▶ **Fragmento de página**
◇ ◇ ◇ ◇ ◇

Es que la expresión de marras, *Martine*, es "l'avancée de la vie" y no "à l'avancée de la vie" que no es más que una de sus posibles aplicaciones ("dans l'avancée", "de l'avancée", etc.).


----------



## saintest66

Tampoco hay que buscarle tres pies al gato; "à l'avancée de sa vie" señala sin insistir y de paso pero claramente que la persona se va haciendo mayor.  lo que nos preocupa es el modo de traducir la particular forma del francés que suena a la inspiración apaciguada de Víctor Hugo, de los "seconds couteaux" de la poesía francesa rural de finales del XIX, principios del XX. Confieso que en "el avanzar de su vida" tiene una fragancia a Bécquer o al primero Darío que solo los boleros cubanos han sabido recordar hoy. Y para terminar diría con esta hermosa aportación de Cintia&Martine :" en el avanzar de los años" y en contexto señalado, está bien que ni pintado.


----------



## MVM1912

Graicas a todos y a cada uno. Lamento no haber estado al pie del cañon mientras debatíais, ¡lo que me he perdido!

Me gusta la aportación de Cintia&Matin



Cintia&Martine said:


> Me quedaría con la sustantivisación del verbo:
> - en el avanzar de su vida
> Ver definición 3 de la RAE:




pero me queda la sensación de que, en este cotexto, la expresión española es más dinámica que "a l'avancée de sa vie". Lo mismo que sucede con "conforme se hace mayor" y otras similares. No creo, como dice Gévy que:

[...] pero lo veía yo no como un punto fijo ya alcanzado (la vejez), sino esa etapa que transcurre hacia la vejez. À l'avancée de sa vie = sa vie avançant.
confused: No sé cómo hacéis para porner varias citas)

sino que, en un momento determinado de su vida, cuando ya era mayor, elige volver al lugar de su infancia. ¿O quizá no? La clave creo que está en la preposición *à*.


----------

◇ ◇ ◇ ◇ ◇

▶ **Datos extraídos**
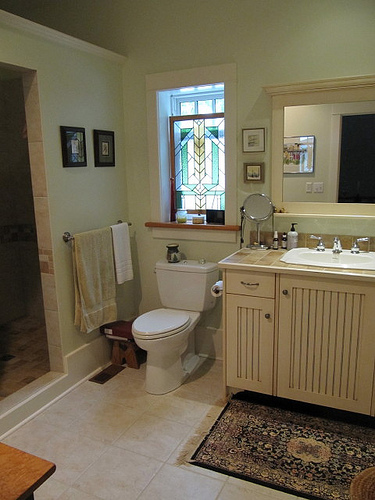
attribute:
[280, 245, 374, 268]
sink — bathroom sink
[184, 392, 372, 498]
rug — area rug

◇ ◇ ◇ ◇ ◇

▶ **Tareas del ejercicio**
[1] Pasa al inglés esta oración del fragmento de página: "La clave creo que está en la preposición *à*."
[2] Transcribe sin cambios el pasaje del fragmento de página que comienza con las palabras que contienen "## saintest66" y acaba con "me he perdido!".

▶ **Respuestas**
[1] I think the key lies in the preposition *à*.

[2]
## saintest66

Tampoco hay que buscarle tres pies al gato; "à l'avancée de sa vie" señala sin insistir y de paso pero claramente que la persona se va haciendo mayor.  lo que nos preocupa es el modo de traducir la particular forma del francés que suena a la inspiración apaciguada de Víctor Hugo, de los "seconds couteaux" de la poesía francesa rural de finales del XIX, principios del XX. Confieso que en "el avanzar de su vida" tiene una fragancia a Bécquer o al primero Darío que solo los boleros cubanos han sabido recordar hoy. Y para terminar diría con esta hermosa aportación de Cintia&Martine :" en el avanzar de los años" y en contexto señalado, está bien que ni pintado.


----------



## MVM1912

Graicas a todos y a cada uno. Lamento no haber estado al pie del cañon mientras debatíais, ¡lo que me he perdido!